If I need to check on a blog's about page to see whether or not it is satire ... I'd question the effectiveness of it as satire.
Especially because those moments when I don't know it's satire are a triggering slap to the face no less because I've seen all of those comments played seriously elsewhere online. How am I supposed to know the difference unless obvious exaggeration is in play, which it isn't, always? It's not like I haven't had people tell me, in complete seriousness, ridiculous things to my face!
How is this kind of satire (its status as satire not readily obvious) doing anything to help the community it's meant to reach if even one member of this community endures that slap to the face before realising this dialogue is meant to joke/illuminate, not hurt? You know how much I don't need to read serious-sounding hurtful comments about my sexuality, my gender, my pronouns or my mental illnesses?

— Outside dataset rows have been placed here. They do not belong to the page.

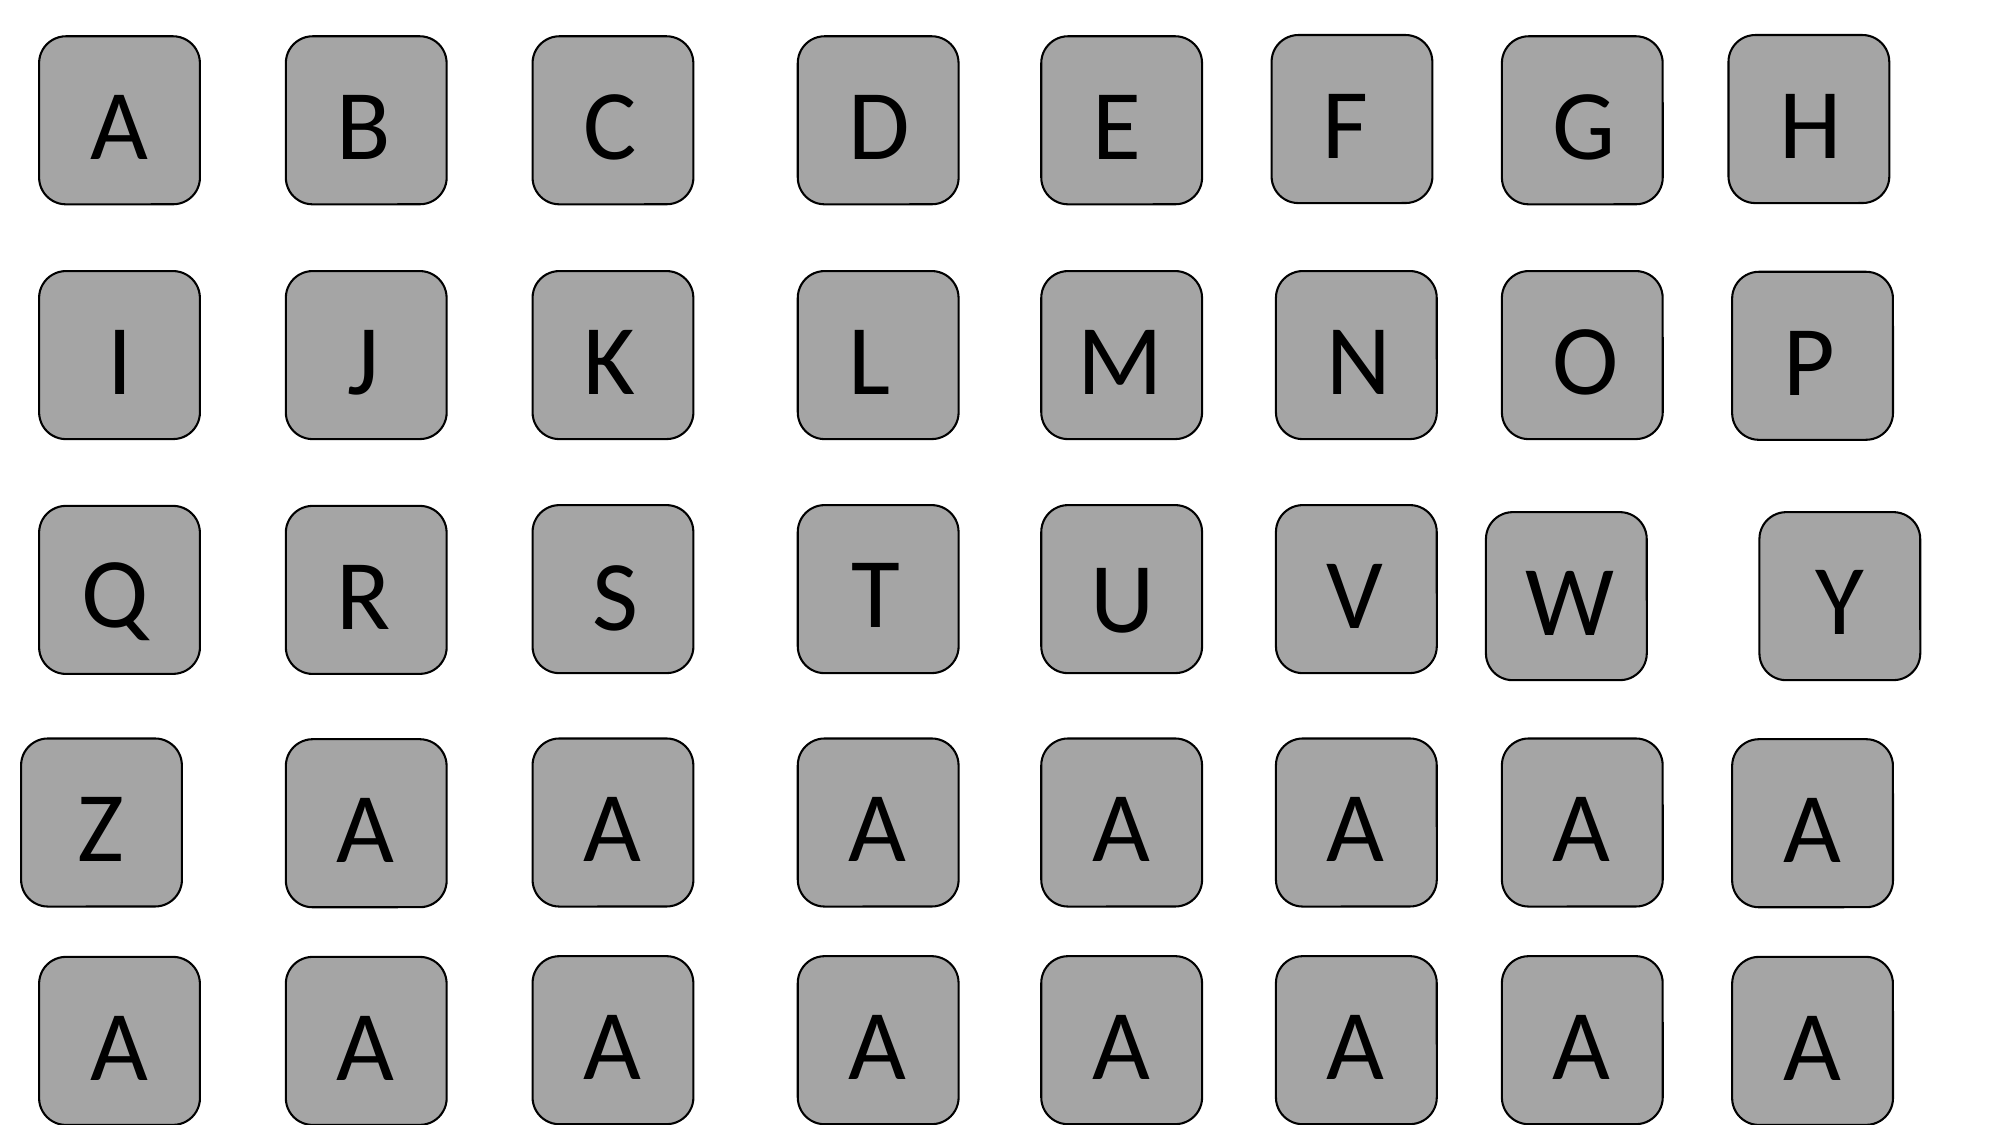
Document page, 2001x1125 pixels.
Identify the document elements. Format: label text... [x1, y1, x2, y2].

text_box W [1510, 528, 1600, 663]
text_box [1040, 737, 1204, 908]
text_box [1274, 270, 1438, 441]
text_box A [1077, 972, 1166, 1107]
text_box [1731, 270, 1895, 441]
text_box E [1077, 52, 1166, 187]
text_box [1500, 270, 1664, 441]
text_box Y [1800, 526, 1890, 662]
text_box [1040, 270, 1204, 441]
text_box A [1312, 754, 1401, 890]
text_box [1040, 35, 1204, 206]
text_box U [1075, 525, 1165, 660]
text_box [796, 270, 960, 441]
text_box [531, 35, 695, 206]
text_box A [568, 754, 658, 890]
text_box A [1538, 972, 1627, 1107]
text_box [796, 737, 960, 908]
text_box L [833, 287, 923, 422]
text_box N [1312, 287, 1401, 422]
text_box M [1062, 287, 1152, 422]
text_box [284, 955, 448, 1125]
text_box O [1538, 287, 1627, 422]
text_box V [1312, 521, 1401, 656]
text_box [1500, 35, 1664, 206]
text_box [531, 737, 695, 908]
text_box [1274, 504, 1438, 675]
text_box [531, 270, 695, 441]
text_box [531, 504, 695, 675]
text_box [1040, 504, 1204, 675]
text_box [20, 737, 183, 908]
text_box Q [66, 520, 156, 656]
text_box A [1538, 754, 1627, 890]
text_box [1731, 955, 1895, 1125]
text_box Z [62, 754, 152, 890]
text_box A [1768, 755, 1857, 890]
text_box [284, 270, 448, 441]
text_box [1727, 33, 1891, 205]
text_box [1500, 737, 1664, 908]
text_box A [321, 755, 411, 890]
text_box A [75, 52, 164, 187]
text_box [1484, 511, 1648, 682]
text_box A [75, 972, 164, 1108]
text_box A [1312, 972, 1401, 1107]
text_box [284, 35, 448, 206]
text_box B [321, 52, 411, 187]
text_box [796, 35, 960, 206]
text_box [38, 35, 201, 206]
text_box [531, 955, 695, 1125]
text_box [1500, 955, 1664, 1125]
text_box J [332, 287, 422, 422]
text_box A [1077, 754, 1166, 890]
text_box [796, 504, 960, 675]
text_box [1274, 955, 1438, 1125]
text_box [1758, 511, 1922, 682]
text_box A [833, 972, 923, 1107]
text_box [1270, 33, 1434, 205]
text_box [284, 504, 448, 675]
text_box [1040, 955, 1204, 1125]
text_box T [836, 520, 926, 656]
text_box K [568, 287, 658, 422]
text_box D [833, 52, 923, 187]
text_box [1731, 738, 1895, 909]
text_box F [1307, 50, 1397, 186]
text_box A [321, 972, 411, 1108]
text_box A [833, 754, 923, 890]
text_box A [568, 972, 658, 1107]
text_box [38, 504, 201, 675]
text_box C [568, 52, 658, 187]
text_box [38, 270, 201, 441]
text_box [796, 955, 960, 1125]
text_box [38, 955, 201, 1125]
text_box [1274, 737, 1438, 908]
text_box G [1538, 52, 1627, 187]
text_box I [92, 287, 182, 422]
text_box A [1768, 972, 1857, 1108]
text_box R [321, 521, 411, 657]
text_box H [1764, 50, 1854, 186]
text_box S [577, 522, 667, 658]
text_box P [1768, 287, 1857, 423]
text_box [284, 738, 448, 909]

Can we start a practice, as content creators and curators, of openly and clearly designating anything meant to be satirical if there's even half a chance it could be taken seriously? A note in the header or sidebar? Something where newcomers can see, straight away, what this blog is about? Surely that's better than hurting already-vulnerable people?
I'm writing this because I made the mistake of clicking on a queer blog Tumblr recommended and got a page full of hurt before I found enough information to deduce that it was, in fact, satire.
(And I'm tired of the 'well, it's satire' justification after I've been fucking triggered because there were no content warnings or sufficient labelling of this blog's satirical intent.)